22 August 2014
Inside Dev Bootcamp: What I Learned From 6 Weeks of Teaching
It’s almost over. My six weeks teaching at Dev Bootcamp in Chicago are coming to a close. It’s an experience that I’m really grateful to have had. In many ways I feel like I’ve learned more than I’ve taught, and I’m okay with that.
My not-so-secret mission all along was to learn how Dev Bootcamp (DBC) works. As I said last post, I was inspired by a Dev Bootcamp graduate to investigate in person how they manage to help people go from not having programmed to web developer in a few intense weeks.
The first thing that’s abundantly clear: It’s not (just) about the instructors. Don’t get me wrong, the staff here are incredibly passionate and care deeply about helping students learn. I’ve been inspired to be here and see how they do it. But the reality is that the time we spend teaching in the traditional sense is a very small part of the day.
What really makes DBC happen is the environment they’ve created. The place is a hive of activity for at least 12 hours a day. There’s an energy in the air that’s impossible to put into words as 60ish people put everything they have into changing their lives. It’s also incredibly stressful — mostly for students, only occasionally for instructors. The amount of learning that people are doing is the educational equivalent of climbing Mount Everest.
Dev Bootcamp goes to great lengths to care for the students as they go through this process. They have a relationship with a counseling service that provides on-site counseling so students can sign up for a session and talk to someone without having to even leave DBC, let alone hassle with health insurance. Yoga is also a mandatory part of the program.
The focus on working together is also what makes DBC so different from a typical computer science curriculum. The Engineering Empathy segment is entirely about working and relating to people on your team as human beings. The segments are really emotionally powerful. I can’t talk details and words wouldn’t do it justice anyway.
I crashed the improv night for Phase 1, and this was one of the most fun things I did at DBC. They have a trained improv actor come and lead us in a series of exercises that build to a segment where we divide into four to five person groups and each do a scene together. The point is not so much the improv itself but teaching us how to get comfortable looking silly in front of one another.

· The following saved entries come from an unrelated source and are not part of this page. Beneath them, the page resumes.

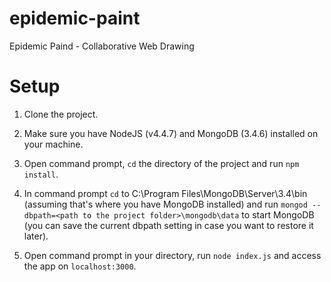 # epidemic-paint
Epidemic Paind - Collaborative Web Drawing

# Setup

1. Clone the project.

2. Make sure you have NodeJS (v4.4.7) and MongoDB (3.4.6) installed on your machine.

3. Open command prompt, `cd` the directory of the project and run `npm install`.

4. In command prompt `cd` to C:\Program Files\MongoDB\Server\3.4\bin (assuming that's where you have MongoDB installed) and run `mongod --dbpath=<path to the project folder>\mongodb\data` to start MongoDB (you can save the current dbpath setting in case you want to restore it later).

5. Open command prompt in your directory, run `node index.js` and access the app on `localhost:3000`.

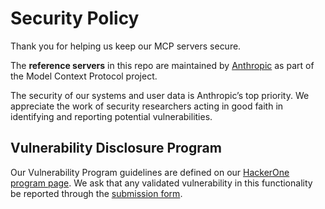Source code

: # Security Policy
Thank you for helping us keep our MCP servers secure.

The **reference servers** in this repo are maintained by [Anthropic](https://www.anthropic.com/) as part of the Model Context Protocol project.

The security of our systems and user data is Anthropic’s top priority. We appreciate the work of security researchers acting in good faith in identifying and reporting potential vulnerabilities.

## Vulnerability Disclosure Program

Our Vulnerability Program guidelines are defined on our [HackerOne program page](https://hackerone.com/anthropic-vdp). We ask that any validated vulnerability in this functionality be reported through the [submission form](https://hackerone.com/anthropic-vdp/reports/new?type=team&report_type=vulnerability).
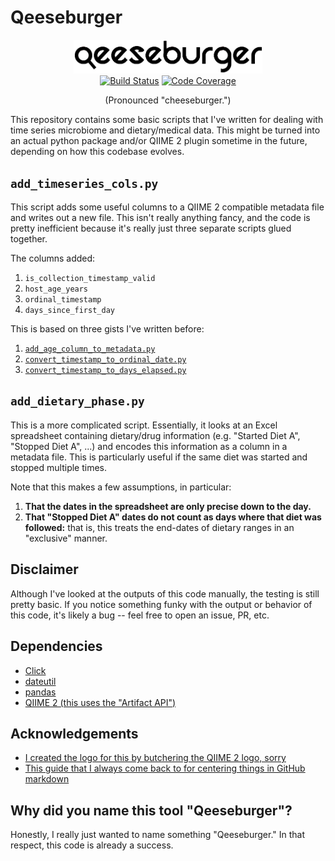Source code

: # Qeeseburger

<div align="center">
<img width="60%" src="https://raw.githubusercontent.com/fedarko/qeeseburger/master/images/logo.png" alt="Qeeseburger logo" />
</div>

<div align="center">
<a href="https://travis-ci.org/fedarko/qeeseburger"><img src="https://travis-ci.org/fedarko/qeeseburger.svg?branch=master" alt="Build Status" /></a>
<a href="https://codecov.io/gh/fedarko/qeeseburger"><img src="https://codecov.io/gh/fedarko/qeeseburger/branch/master/graph/badge.svg" alt="Code Coverage" /></a>
<p>(Pronounced "cheeseburger.")
</div>

This repository contains some basic scripts that I've written for dealing
with time series microbiome and dietary/medical data. This might be turned into an
actual python package and/or QIIME 2 plugin sometime in the future, depending
on how this codebase evolves.

## `add_timeseries_cols.py`

This script adds some useful columns to a QIIME 2 compatible metadata file and
writes out a new file. This isn't really anything fancy, and the code is pretty
inefficient because it's really just three separate scripts glued together.

The columns added:
1. `is_collection_timestamp_valid`
2. `host_age_years`
3. `ordinal_timestamp`
4. `days_since_first_day`

This is based on three gists I've written before:
1. [`add_age_column_to_metadata.py`](https://gist.github.com/fedarko/49088da6bba5705f987192a954b2416f)
2. [`convert_timestamp_to_ordinal_date.py`](https://gist.github.com/fedarko/05222da5b3f01ce9d77c6b989cf4d881)
3. [`convert_timestamp_to_days_elapsed.py`](https://gist.github.com/fedarko/647241b3f06ca76c1ccb6bcbd7fc778d)

## `add_dietary_phase.py`

This is a more complicated script. Essentially, it looks at an Excel
spreadsheet containing dietary/drug information (e.g. "Started Diet A", "Stopped
Diet A", ...) and encodes this information as a column in a metadata file. This
is particularly useful if the same diet was started and stopped multiple times.

Note that this makes a few assumptions, in particular:
1. **That the dates in the spreadsheet are only precise down to the day.**
2. **That "Stopped Diet A" dates do not count as days where that diet was followed:** that is, this treats the end-dates of dietary ranges in an "exclusive" manner.

## Disclaimer

Although I've looked at the outputs of this code manually, the testing is still
pretty basic.  If you notice something funky with the
output or behavior of this code, it's likely a bug -- feel free to open an
issue, PR, etc.

## Dependencies

- [Click](http://click.palletsprojects.com/)
- [dateutil](https://dateutil.readthedocs.io/en/stable/)
- [pandas](https://pandas.pydata.org/)
- [QIIME 2 (this uses the "Artifact API")](https://qiime2.org/)

## Acknowledgements

- [I created the logo for this by butchering the QIIME 2 logo, sorry](https://qiime2.org/)
- [This guide that I always come back to for centering things in GitHub markdown](https://gist.github.com/DavidWells/7d2e0e1bc78f4ac59a123ddf8b74932d)

## Why did you name this tool "Qeeseburger"?
Honestly, I really just wanted to name something "Qeeseburger." In that
respect, this code is already a success.
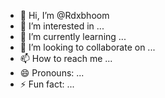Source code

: - 👋 Hi, I’m @Rdxbhoom
- 👀 I’m interested in ...
- 🌱 I’m currently learning ...
- 💞️ I’m looking to collaborate on ...
- 📫 How to reach me ...
- 😄 Pronouns: ...
- ⚡ Fun fact: ...

<!---
Rdxbhoom/Rdxbhoom is a ✨ special ✨ repository because its `README.md` (this file) appears on your GitHub profile.
You can click the Preview link to take a look at your changes.
--->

It comes on the heels of the first group project the students do together. The students have just spent most of the weekend working together on some really challenging assignments, and it gets pretty tense. The improv night injects fun when it’s needed most and forces everyone to get comfortable with looking stupid in front of one another. There’s no point in avoiding this, so let’s embrace it. Definitely a lesson I can always stand to relearn.

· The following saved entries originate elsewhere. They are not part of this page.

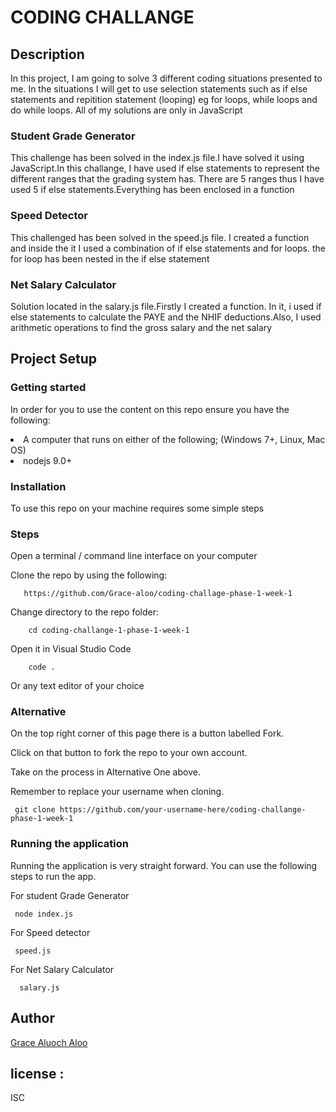 <h1> CODING CHALLANGE </h1>

<h2>Description </h2>
<p>In this project, I am going to solve 3 different coding situations presented to me. In the situations I will get to use selection statements such as if else statements and repitition statement (looping) eg for loops, while loops and do while loops. All of my solutions are only in JavaScript</p>

<h3>Student Grade Generator</h3>
<p>This challenge has been solved in the index.js file.I have solved it using JavaScript.In this challange, I have used if else statements to represent the different ranges that the grading system has. There are 5 ranges thus I have used 5 if else statements.Everything has been enclosed in a function</p>
<h3>Speed Detector</h3>
<p>This challenged has been solved in the speed.js file. I created a function and inside the it I used a combination of if else statements and for loops. the for loop has been nested in the if else statement </p>
<h3>Net Salary Calculator</h3>
<p>Solution located in the salary.js file.Firstly I created a function. In it, i used if else statements to calculate the PAYE and the NHIF deductions.Also, I used arithmetic operations to find the gross salary and the net salary</p>

<h2>Project Setup</h2>
<h3>Getting started</h3>
<p>In order for you to use the content on this repo ensure you have the following:

<li>A computer that runs on either of the following; (Windows 7+, Linux, Mac OS)</li>

<li>nodejs 9.0+</li></p>
<h3>Installation</h3>
<p>To use this repo on your machine requires some simple steps</p>
<h3>Steps</h3>
<p>Open a terminal / command line interface on your computer

Clone the repo by using the following:   

       https://github.com/Grace-aloo/coding-challage-phase-1-week-1

Change directory to the repo folder: 

        cd coding-challange-1-phase-1-week-1

Open it in Visual Studio Code

        code .

Or any text editor of your choice</p>
<h3>Alternative</h3>
<p>On the top right corner of this page there is a button labelled Fork.

Click on that button to fork the repo to your own account.

Take on the process in Alternative One above.

Remember to replace your username when cloning.

     git clone https://github.com/your-username-here/coding-challange-phase-1-week-1

</p>
<h3>Running the application</h3>
<p>Running the application is very straight forward. You can use the following steps to run the app.

For student Grade Generator

     node index.js
     
For Speed detector

     speed.js

For Net Salary Calculator

      salary.js
</p>
<h2>Author </h2> 
<p><a href="https://github.com/Grace-aloo">Grace Aluoch Aloo</a></p>

<h2>license :</h2> ISC
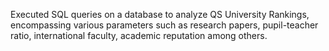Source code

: Executed SQL queries on a database to analyze QS University Rankings, encompassing various parameters such as research papers, pupil-teacher ratio, international faculty, academic reputation among others.
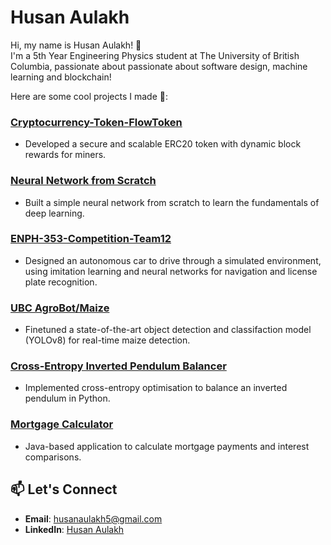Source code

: # Husan Aulakh
Hi, my name is Husan Aulakh! 👋  
I'm a 5th Year Engineering Physics student at The University of British Columbia, passionate about passionate about software design, machine learning and blockchain!

Here are some cool projects I made 🌟:

### [Cryptocurrency-Token-FlowToken](https://github.com/husanaulakh/Cryptocurrency-Token-FlowToken)
- Developed a secure and scalable ERC20 token with dynamic block rewards for miners.

### [Neural Network from Scratch](https://github.com/husanaulakh/Neural-Network-from-Scratch)
- Built a simple neural network from scratch to learn the fundamentals of deep learning.

### [ENPH-353-Competition-Team12](https://github.com/husanaulakh/ENPH-353-Competition-Team12)
- Designed an autonomous car to drive through a simulated environment, using imitation learning and neural networks for navigation and license plate recognition.

### [UBC AgroBot/Maize](https://github.com/husanaulakh/UBCAgroBot/Maize)
- Finetuned a state-of-the-art object detection and classifaction model (YOLOv8) for real-time maize detection.

### [Cross-Entropy Inverted Pendulum Balancer](https://github.com/husanaulakh/Cross-entropy-inverted-pendulum-balancer)
- Implemented cross-entropy optimisation to balance an inverted pendulum in Python.

### [Mortgage Calculator](https://github.com/husanaulakh/MortgageCalculator)
- Java-based application to calculate mortgage payments and interest comparisons.

## 📫 Let's Connect
- **Email**: [husanaulakh5@gmail.com](mailto:husanaulakh5@gmail.com)
- **LinkedIn**: [Husan Aulakh](https://www.linkedin.com/in/husan-aulakh)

I’ve taught the same phase, Phase 2, twice now. It’s really interesting teaching again with different instructors and students. The students from my first Phase 2 cohort are now in Phase 3 and graduate today, my last day. In a way I feel like I’m graduating with them. I’m really excited to see the final projects they come up with. The demo day and graduation are one of the absolute highlights of DBC.
The final projects are what the Phase 3 students build during their last eight days at DBC, and generally make extensive use of technologies we don’t teach them anything about at all! The emphasis on learning to learn is super obvious at this point. And really, that’s about the only skill we can give them that we can guarantee won’t become obsolete — the frameworks and languages we use now won’t be the ones we use in a few years. Having spent nearly 20 years at this now, I can tell you this from experience. Heck, back in my day we had to walk 5 miles in the snow to even get to program computers. And it was uphill both ways.